CEOs, senior vice presidents, sales directors and other influential business executives who use wireless Internet service while staying in Asian hotels are being targeted as part of an expansive surveillance campaign, according to a security report. Luxury hotels across Asia have nabbed thousands of customers in the dragnet, which is ongoing and dates back to at least 2009.
A report from Kaspersky Labs, the largest private cybersecurity firm in the world, published Monday indicates travelers are digitally tracked as they travel across the continent.
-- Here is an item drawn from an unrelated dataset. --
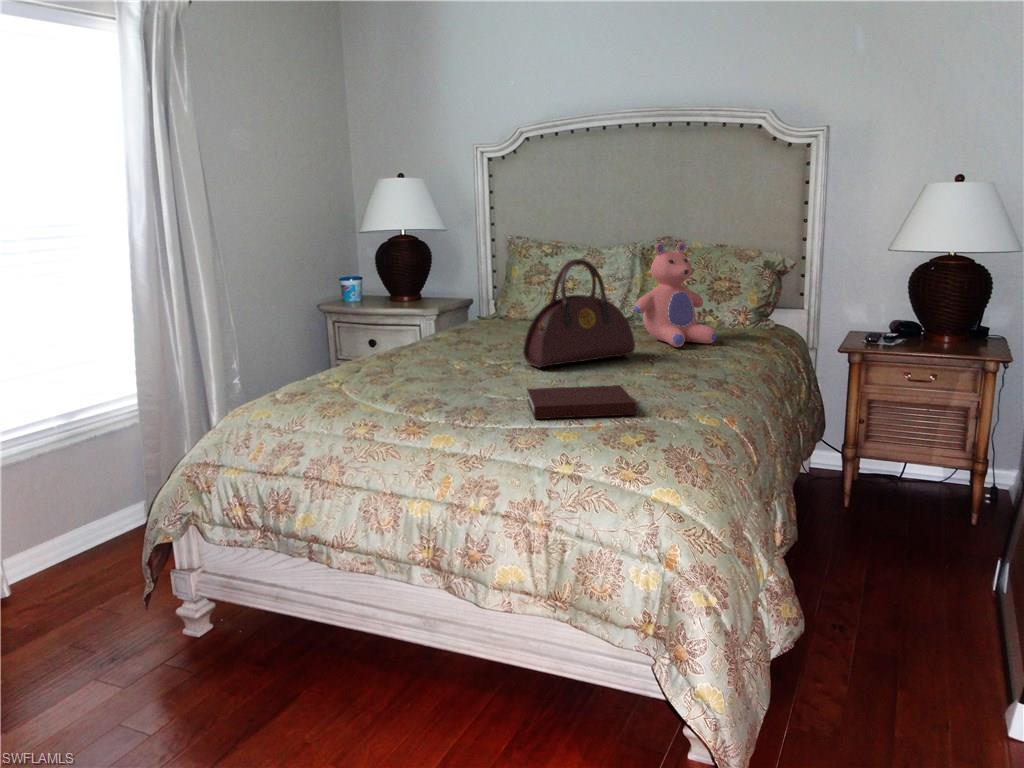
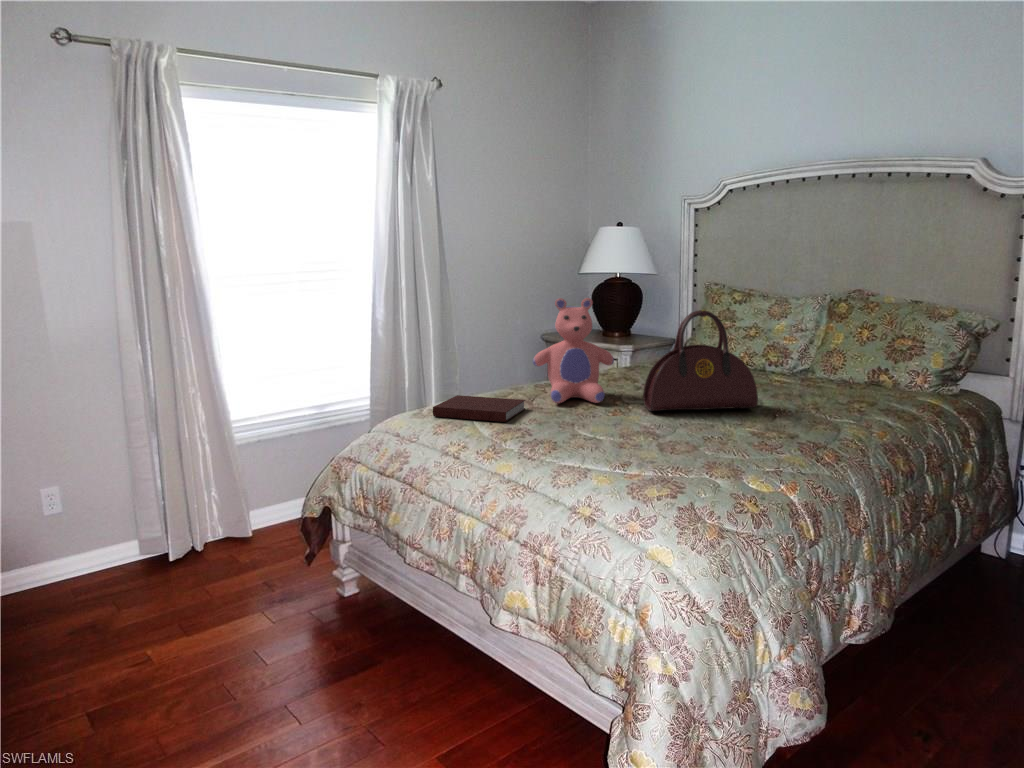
teddy bear: present [634,242,716,347] -> present [533,298,614,403]
notebook: present [527,385,636,419] -> present [433,395,525,422]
Using that digital identifier, hackers spring malicious software onto unwitting guests when their devices appears on hotel Wi-Fi networks. Compelled to turn over their names, room numbers and passwords, the guests are tricked into downloading an “update” that’s in fact a sophisticated form of malware containing keystroke-logging software and encryption-breaking technology.
They’re also able to quietly steal cached passwords in Firefox, Google Chrome and Internet Explorer for any number of popular Western sites, including Facebook, Gmail, Twitter, Yahoo! and others.
“These attackers are going after a very specific set of individuals who should be very aware of the value of their information and be taking strong measures to protect it,” Kurt Baumgartner, principal security researcher at Kaspersky, told Reuters.
Government contractors, military services officials, auto manufacturers and decision-makers in a slew of high-pressure fields have been targeted. Ninety percent of those affected hailed from China, Russia, Taiwan, Japan and South Korea, though others from the U.S., Germany and elsewhere have also been ensnared.
What remains a mystery, Kaspersky said, is exactly how the snoopers are able to determine an individual’s travel itinerary. Researchers noted the monitoring’s precision seems to point to a larger intrusion throughout Asian businesses. An examination into that concept is ongoing.